I was helped to attain and then learn how to retain freedom from active addiction to alcohol by a counselor at an employee assistance program, a psychiatrist and a whole bunch of people in 12-step programs, both Al-Anon and Alcoholics Anonymous.
The message there for me is that total self reliance in addiction treatment seems very risky. We were experts as active addicts at kidding ourselves, right? I sure was.
Left to our own devices in early recovery, we may start figuring we have beat the addiction and then someday it may suddenly seem like the sidewalks run right up to a palatial pile of whatever it is we're addicted to using or doing. Or it may seem like just one dip back into the old life is no big deal. That's BS but we might need help to remember that.
Last summer I celebrated 40 years of being, as we say, "one drink away" from my active addiction to alcohol. I don't "manage my non-drinking". I just don't drink today, and I don't put that on autopilot, it's a moment spent every day as a simple but conscious decision, and in gratitude that I have been helped by so many people to remember it's important to me to not use alcohol. I have said so... and they'd be willing to remind me of that if I faltered and started acting like I did not really value my freedom from active addiction.

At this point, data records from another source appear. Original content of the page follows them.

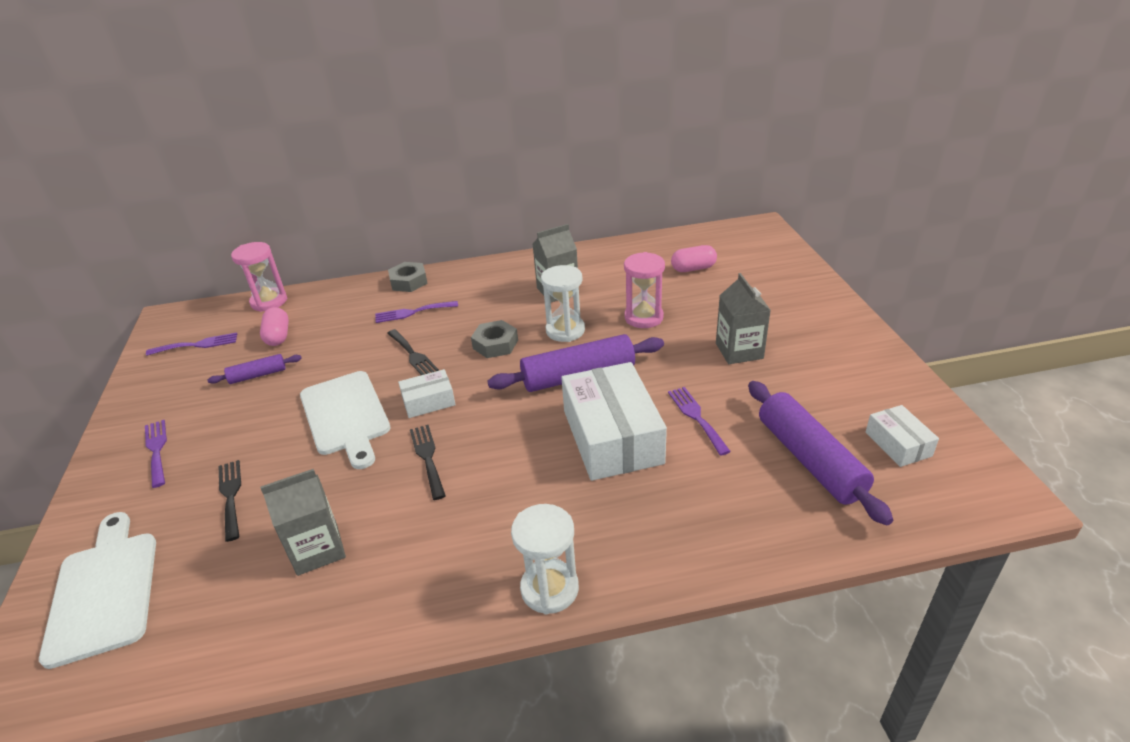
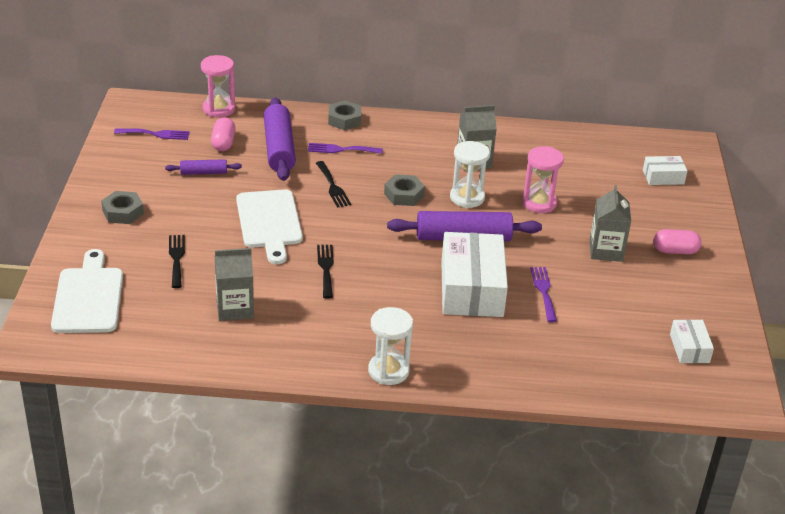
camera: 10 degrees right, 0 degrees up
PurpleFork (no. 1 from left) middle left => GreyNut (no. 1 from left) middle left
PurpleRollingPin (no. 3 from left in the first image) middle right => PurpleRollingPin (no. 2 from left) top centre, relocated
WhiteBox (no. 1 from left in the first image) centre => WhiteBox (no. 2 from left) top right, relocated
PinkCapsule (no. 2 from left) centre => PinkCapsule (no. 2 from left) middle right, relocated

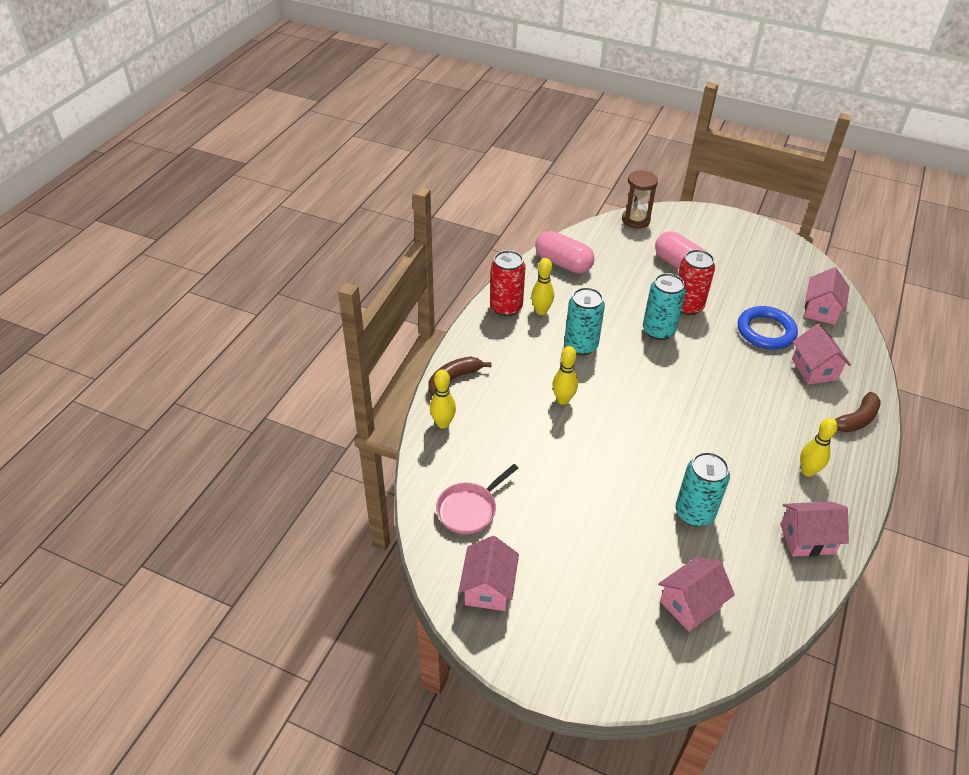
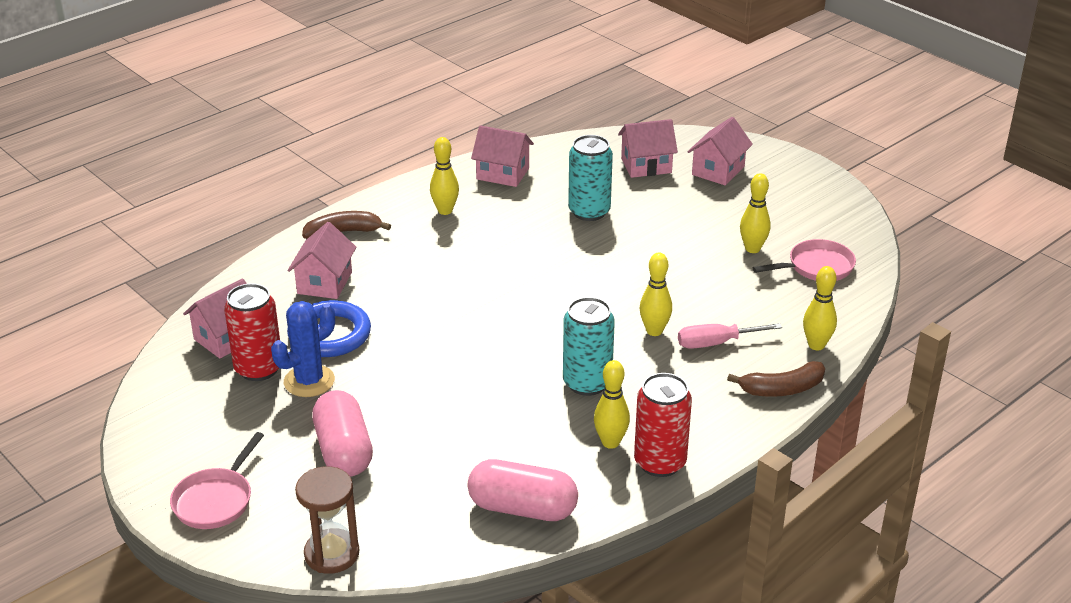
camera: 155 degrees left, 10 degrees down
nothing => PinkPan (no. 1 from left) bottom left
RedCan (no. 2 from left in the first image) middle right => RedCan (no. 1 from left) middle left, relocated
nothing => BlueCactus middle left
PinkCapsule (no. 1 from left in the first image) top centre => PinkCapsule (no. 2 from left) bottom centre, 45 degrees counterclockwise
nothing => PinkScrewdriver middle right
PinkHouse (no. 1 from left in the first image) bottom centre => PinkHouse (no. 5 from left) top right, relocated
nothing => YellowBowlingPin (no. 4 from left) middle right
TurquoiseCan (no. 2 from left) middle right => nothing

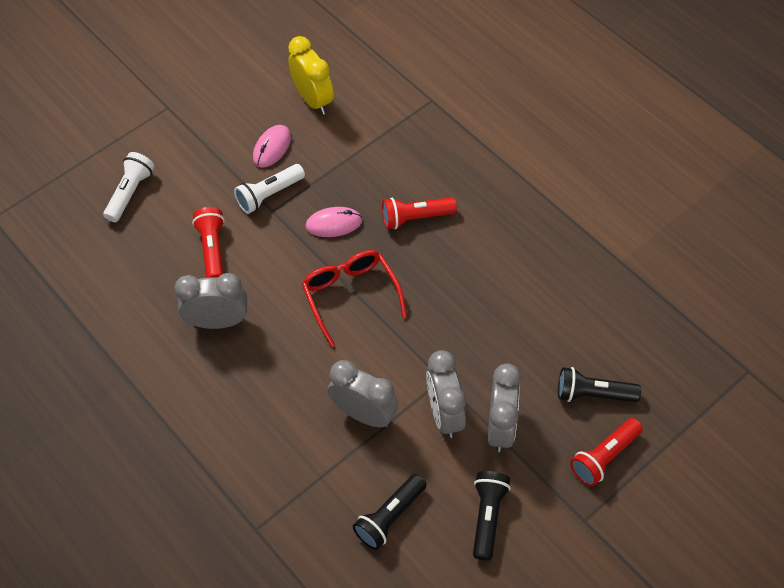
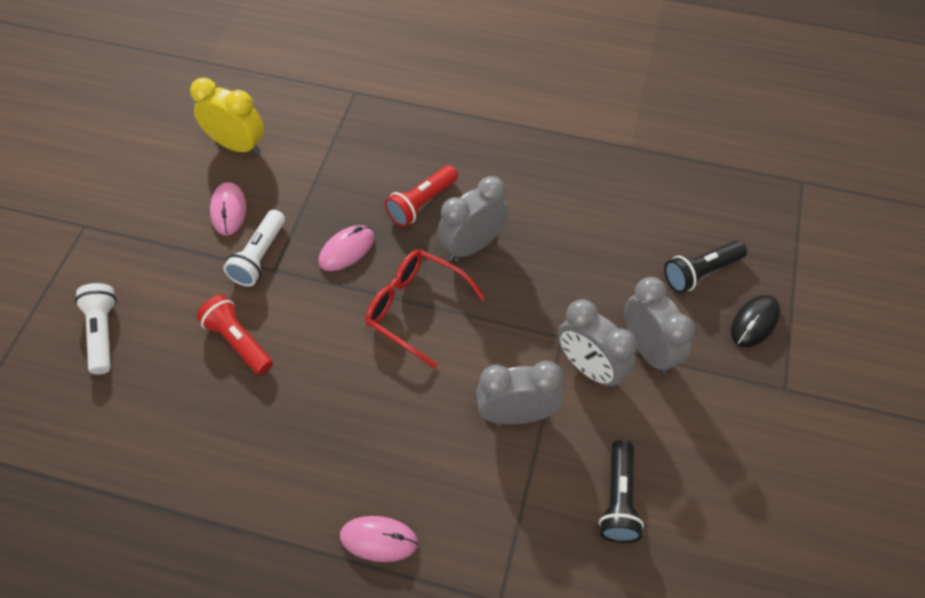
camera: 35 degrees left, 0 degrees up
nothing => PinkMouse (no. 3 from left) bottom centre
GreyClock (no. 1 from left) middle left => GreyClock (no. 1 from left) centre, relocated
RedFlashlight (no. 3 from left) bottom right => BlackMouse middle right
BlackFlashlight (no. 2 from left) bottom centre => nothing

Even the other addicts I've subsequently tried to help myself, people who asked for help but then fell away to ruin or who are dead now have helped me. It's much more fun thinking about the recoveries of some of those who believe I have played a part in their new lives, but the lost souls have left an impression on me that is just as indelible.
Anyone can recover... but not everyone does. We have choices that are important to make consciously each day, to put us among those who do achieve long term recovery.
I wish you good fortune ahead. I'd say forget trying to beat addiction, just mind the pitfalls of a potential relapse -- "people, places, things" that can lead back to active addiction-- and celebrate with others now and then the joy of freedom from it instead. It makes it easier to turn down opportunities to throw all that away when some random chance to do so turns up yet again. Pick up the phone before that happens and talk it over with someone who understands where you are coming from.
It's not great to wrestle with this stuff by ourselves, because that old unreliable narrator in our own head is not on our side in a situation like that
Reach out to someone you've shared happiness with over being free of the active addiction. That person in a good space is a reliable story teller. He or she will remind you then of what you said you wanted from a life that was free of what you may sometimes struggle to leave behind for one more day or hour. We all have moments of vulnerability, but they don't have to mean that we throw our freedom away just because we wish we could handle everything without help from another human being. Again, the best of luck to you going forward.